Actually, the government borrowed the money from the banks during the period of this fiscal year partly to meet budget deficit but its net borrowing stood over Tk 204.09 billion during the period.
The net bank borrowing of the government was deficit Tk 31.82 billion in the same period of the FY'24, according to the official figures.
"The government has been forced to borrow more from the banking system mainly due to lower revenue mobilization in recent months," a senior official familiar with the government debt-management activities told the FE.
He also said economic uncertainty besides the severe floods in different part of the country affected revenue mobilization in the first quarter of the current fiscal year.
According to provisional data from the National Board of Revenue (NBR), revenue mobilization decreased by 6.07 per cent or Tk 45.84 billion in the July-September period compared to the same time last year.
In the first quarter, the NBR mobilized Tk 709.02 billion, down from Tk 754.87 billion in the same period of last year.

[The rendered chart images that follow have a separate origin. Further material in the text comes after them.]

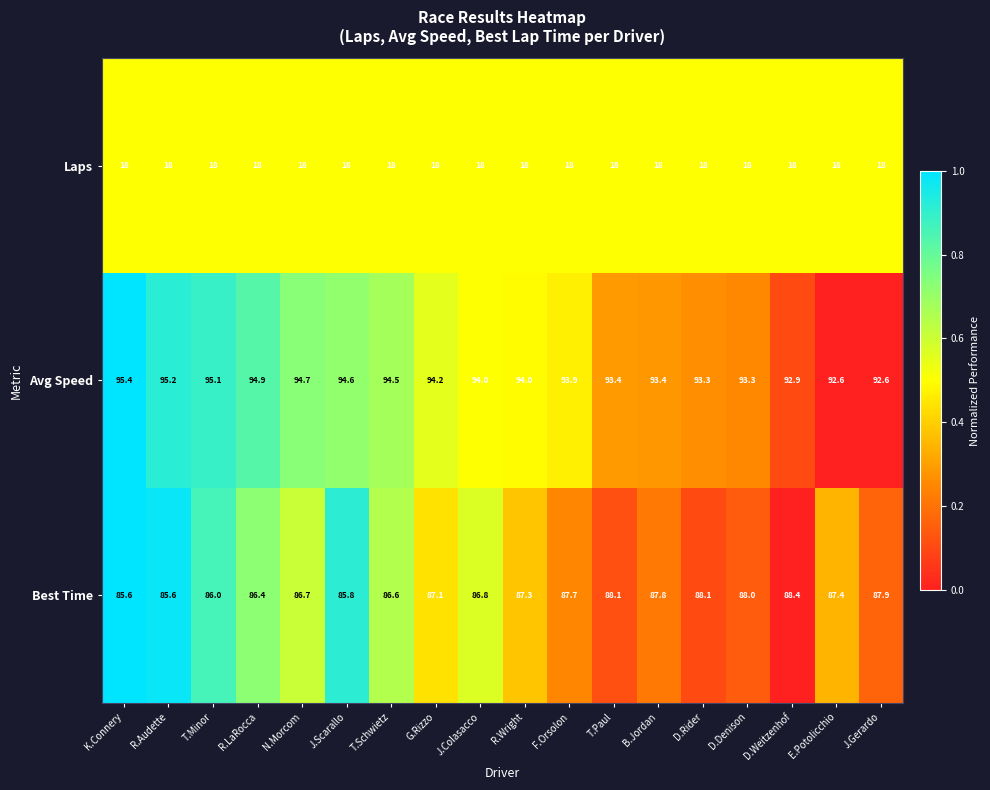

Between T.Minor and D.Weitzenhof, which series saw the biggest shift?

Best Time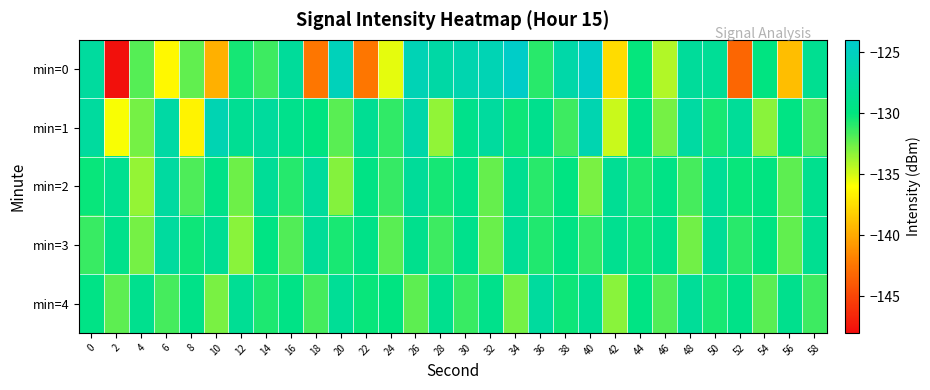

Reading left to right, extract all data points from this chart.

min=0: 0=-127.6	2=-147.8	4=-132.0	6=-136.3	8=-132.3	10=-139.7	12=-130.5	14=-131.4	16=-127.9	18=-142.4	20=-125.4	22=-142.4	24=-135.4	26=-125.8	28=-127.0	30=-126.3	32=-126.0	34=-124.3	36=-131.0	38=-126.8	40=-124.6	42=-137.6	44=-130.2	46=-134.1	48=-127.9	50=-128.2	52=-143.3	54=-129.8	56=-139.0	58=-128.7
min=1: 0=-127.6	2=-135.9	4=-132.8	6=-127.1	8=-136.5	10=-126.0	12=-128.5	14=-127.7	16=-129.0	18=-129.9	20=-132.1	22=-128.5	24=-131.2	26=-126.8	28=-133.4	30=-129.1	32=-127.6	34=-130.3	36=-128.9	38=-131.5	40=-126.2	42=-134.7	44=-129.4	46=-132.8	48=-127.3	50=-130.6	52=-128.1	54=-133.2	56=-129.7	58=-131.9
min=2: 0=-130.2	2=-128.7	4=-133.5	6=-127.4	8=-131.8	10=-129.3	12=-132.6	14=-128.2	16=-130.9	18=-127.8	20=-133.1	22=-129.6	24=-131.3	26=-128.0	28=-130.5	30=-129.2	32=-132.4	34=-128.6	36=-131.0	38=-129.8	40=-132.9	42=-128.4	44=-130.7	46=-129.5	48=-131.6	50=-128.3	52=-130.2	54=-129.9	56=-132.2	58=-128.8
min=3: 0=-131.4	2=-129.1	4=-132.8	6=-127.6	8=-130.3	10=-128.5	12=-133.2	14=-129.7	16=-131.9	18=-128.1	20=-130.6	22=-129.3	24=-132.1	26=-128.9	28=-131.5	30=-129.0	32=-132.5	34=-128.3	36=-130.8	38=-129.6	40=-131.2	42=-128.7	44=-130.4	46=-129.1	48=-132.7	50=-128.2	52=-131.0	54=-129.8	56=-132.3	58=-128.6
min=4: 0=-129.5	2=-132.2	4=-128.8	6=-131.6	8=-129.3	10=-132.9	12=-128.4	14=-130.7	16=-129.5	18=-131.6	20=-128.3	22=-130.2	24=-129.9	26=-132.2	28=-128.8	30=-131.4	32=-129.1	34=-132.8	36=-127.6	38=-130.3	40=-128.5	42=-133.2	44=-129.7	46=-131.9	48=-128.1	50=-130.6	52=-129.3	54=-132.1	56=-128.9	58=-131.5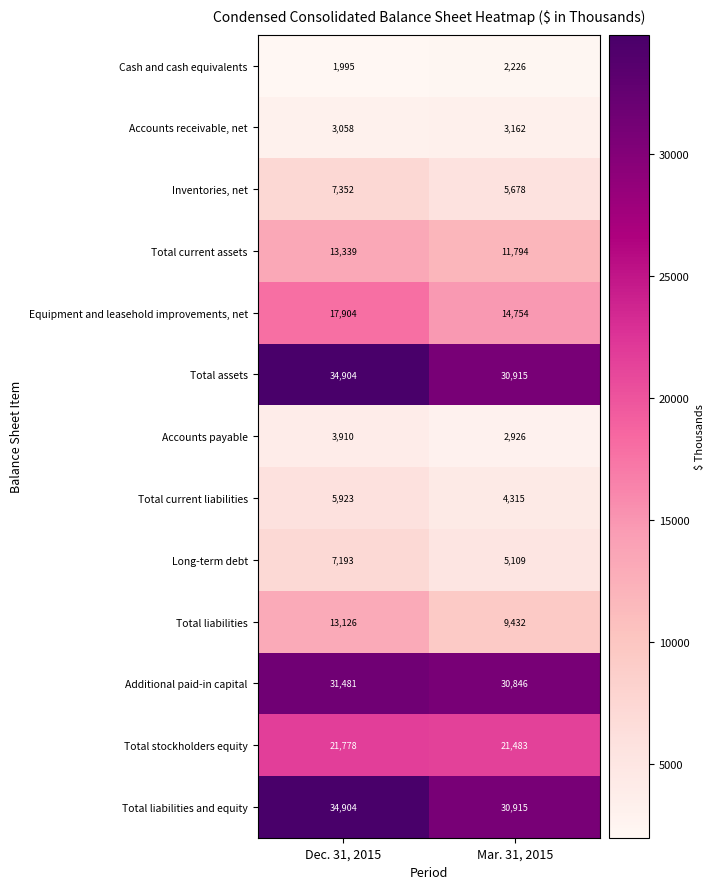

What is the spread (max minus min) of values at Mar. 31, 2015?

28689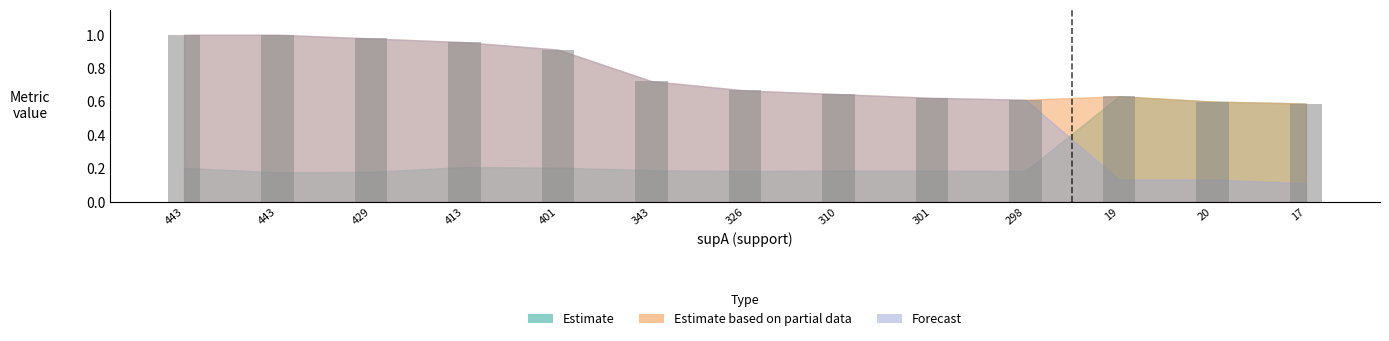

Does the chart contain any negative values?

No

The target for this period was Tk 964.99 billion.
"We expect that revenue collection will be enhanced in the second quarter of this fiscal as the country's overall economic activities will be revamped," the official notes about a rebound.
Explaining the switch in deficit financing he says the government has borrowed mainly from the commercial banks to avert injecting fresh funds by the central bank into the market by printing money in order to curb inflationary pressure on the economy.

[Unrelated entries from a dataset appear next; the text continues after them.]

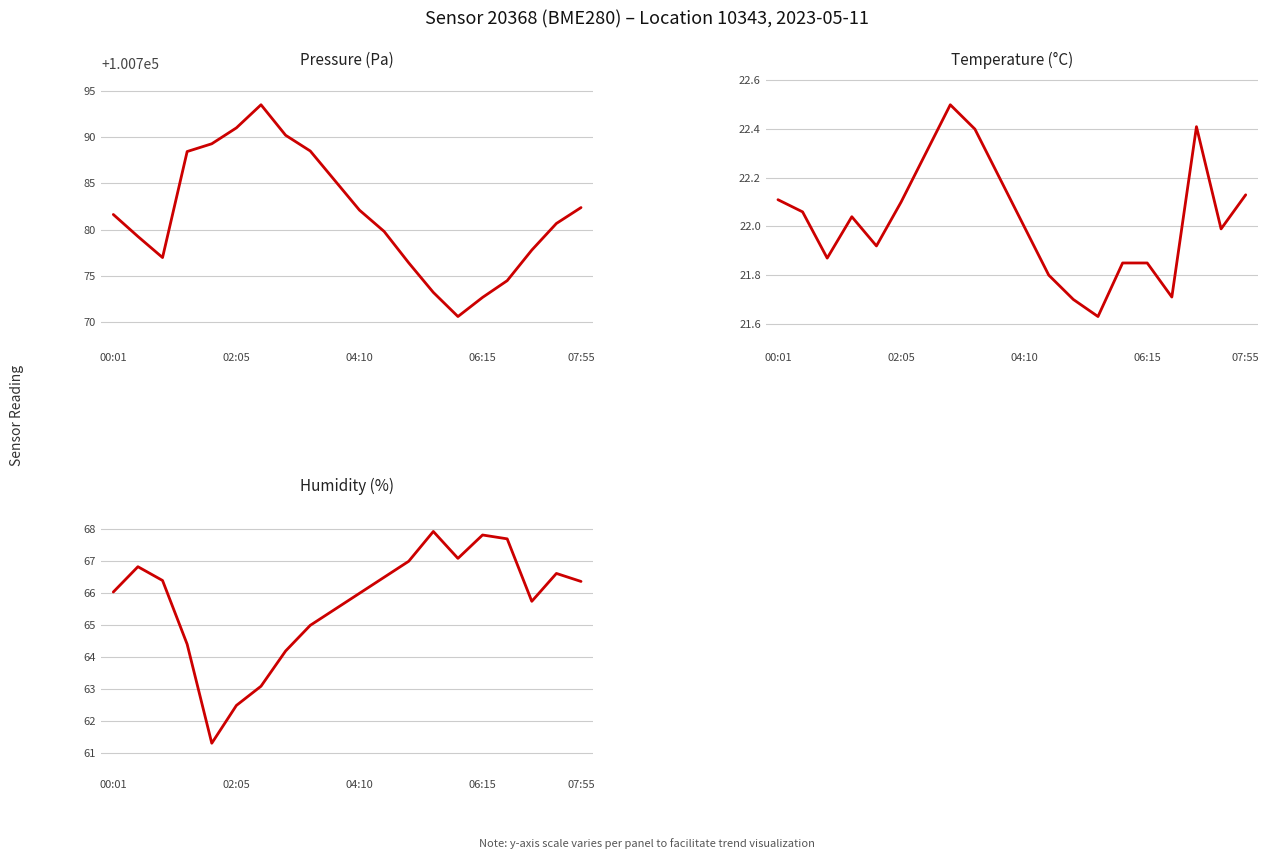

What is the sum of all temperature values?

440.6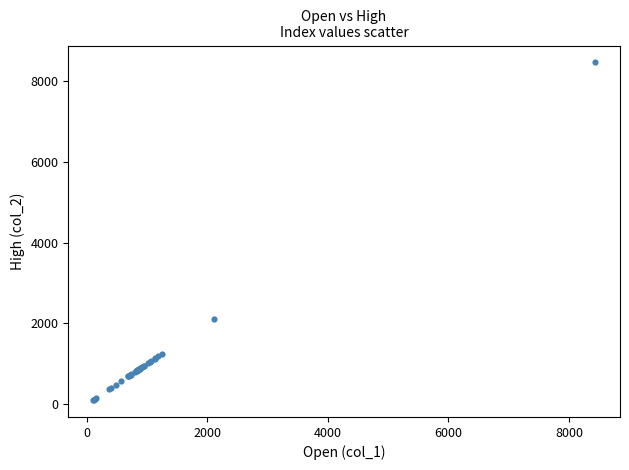

What Y value in the scatter plot is closest to 4279?

2112.4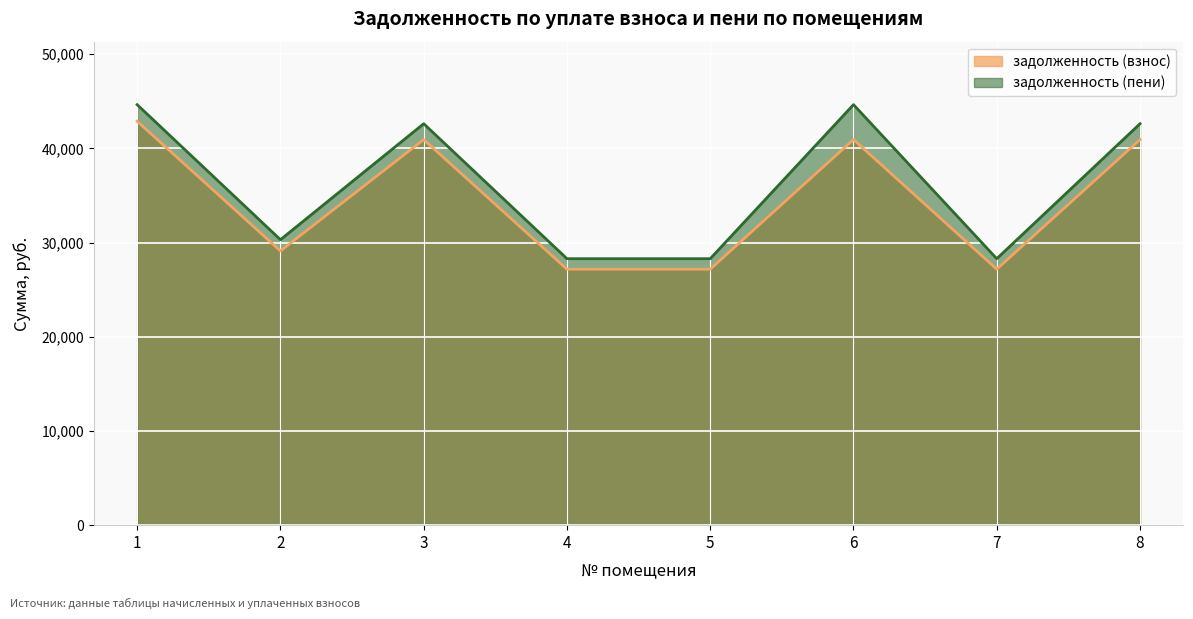

At 4, list the series in order from smallest to largest.

задолженность (взнос), задолженность (пени)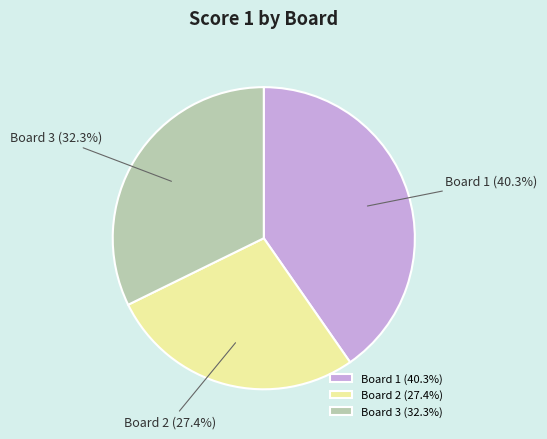

What is the smallest slice in the pie chart?

Board 2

However, the outstanding figures of ways-and-means advances (WMAs) facility stood at Tk 120 billion while overdraft (OD) drawing facility was Tk 106.49 billion.
The government is now empowered to borrow up to Tk 120 billion from the central bank under the WMAs to meet its day-to-day spending without issuing any securities.

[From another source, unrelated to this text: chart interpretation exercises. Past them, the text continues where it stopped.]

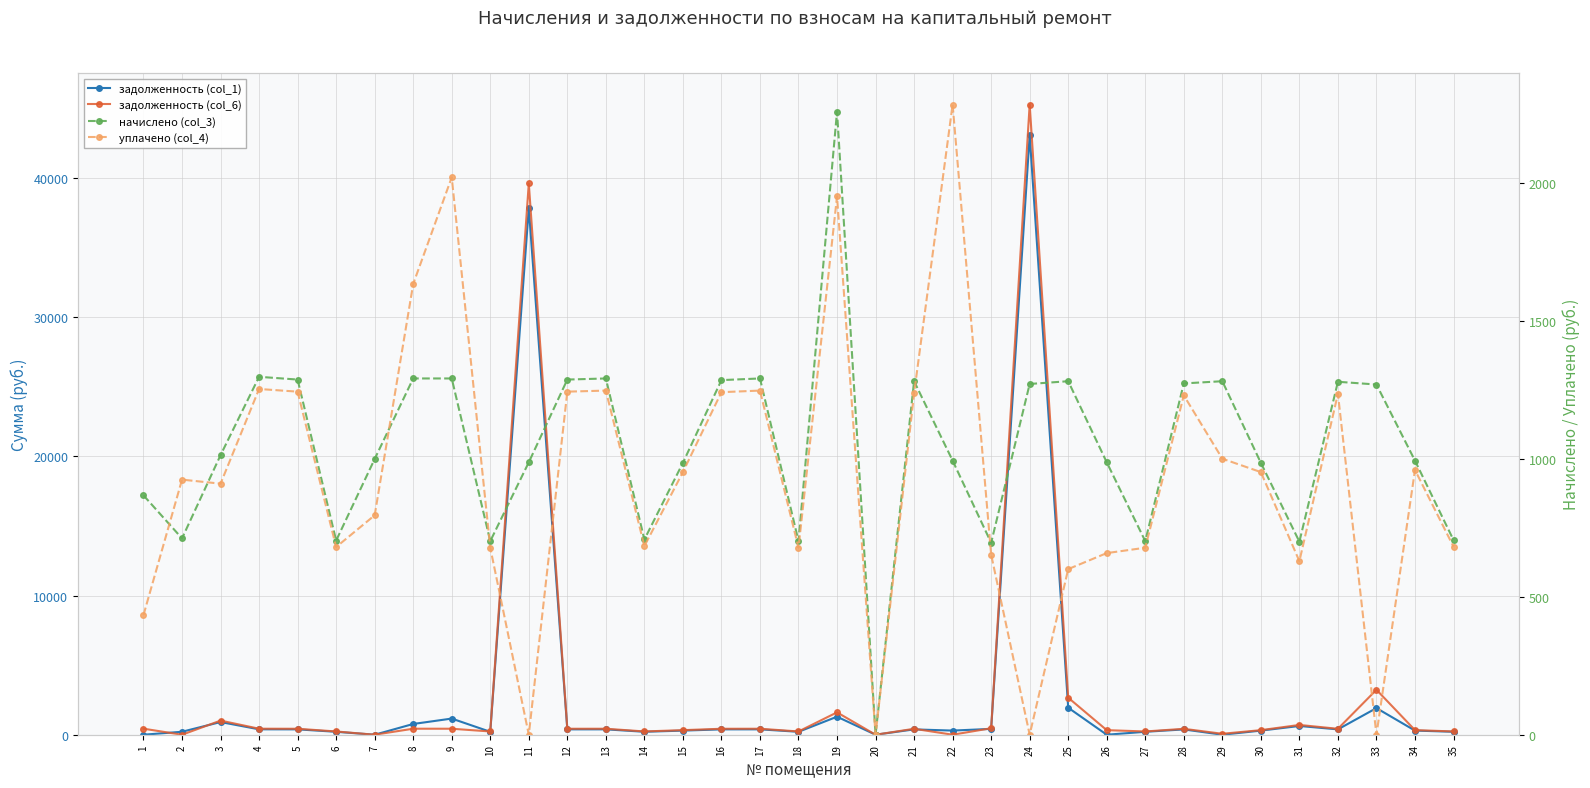

Is it true that задолженность (col_1) equals 564.2 at 16?

False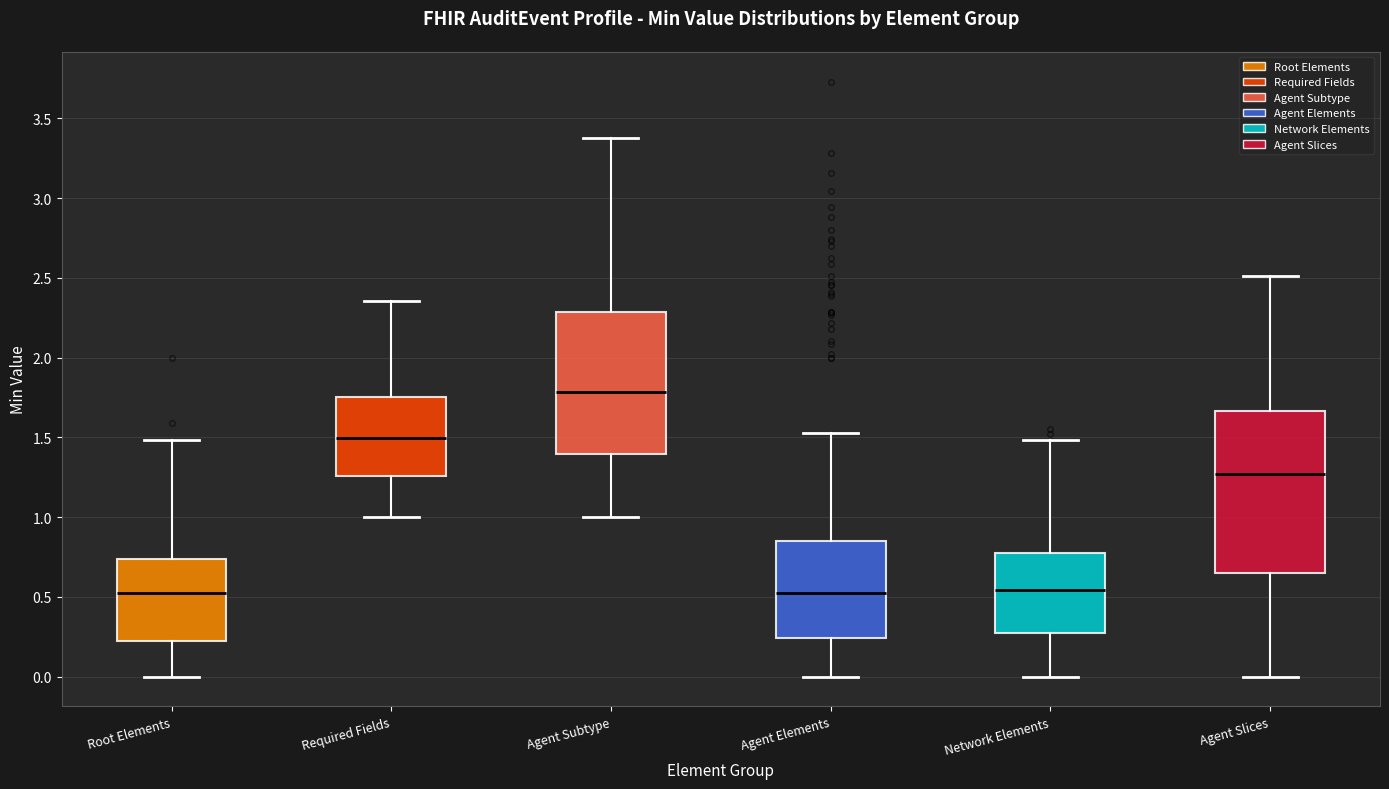

Reading left to right, transcribe this box plot: for each box, give where its median line is, the range the box spans, and where its two whiskers end, as read against the y-axis. The values are not printed on the chart, so give them approximately, as read against the axis.

Root Elements: median 0.50, box 0.25 to 0.75, whiskers 0.00 to 1.50
Required Fields: median 1.50, box 1.25 to 1.75, whiskers 1.00 to 2.35
Agent Subtype: median 1.80, box 1.40 to 2.30, whiskers 1.00 to 3.40
Agent Elements: median 0.50, box 0.25 to 0.85, whiskers 0.00 to 1.55
Network Elements: median 0.55, box 0.30 to 0.75, whiskers 0.00 to 1.50
Agent Slices: median 1.25, box 0.65 to 1.65, whiskers 0.00 to 2.50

In addition, it is entitled to borrow a maximum of Tk 120 billion through OD drawing facility from the central bank for the same purpose.
Taking to the FE, another official said the interim government is likely to slash its bank-borrowing target in the near future amid the latest downtrend in implementation of the annual development programme (ADP) and other expenditures amid tightfisted spending.
The implementation rate of the ADP in the Q1 of FY'25 hit a new low in at least 15 years amid cautious spending by the interim government and disruptions due to political turmoil.
The government spent Tk 132.15 billion, or 4.75 per cent of its ADP outlay, in the July-September period of the current fiscal year 2024-25, according to the official figures.
The net government bank borrowing is set to be Tk 1375.00 billion (1.37 trillion) for the FY'25 in a rise from Tk 1323.95 billion in the previous year, according to the budget documents.
However, the government revised upward its bank-borrowing target to Tk 1559.35 billion from the proposed Tk 1323.95 billion for the past FY '24. But the net government borrowing from banks was Tk 942.82 billion by the end of FY '24.
Under the arrangement, the government will borrow Tk 726.82 billion by issuing long-term bonds while the remaining Tk 648.18 billion through treasury bills (T-bills).
Currently, four T-bills are being transacted through auctions to adjust the government borrowings from the banking system. The T-bills have 14-day, 91-day, 182-day and 364-day maturity periods.
Furthermore, five government bonds, with tenures of two, five, 10, 15 and 20 years respectively, are traded on the market.
Meanwhile, the commercial banks prefer to invest their excess funds in the government securities because of better returns and safety, according to a senior executive of a leading private commercial bank.
"Lower demand for credits particularly from the private sector has also pushed up investment in the risk-free government securities in recent months," the private banker explains.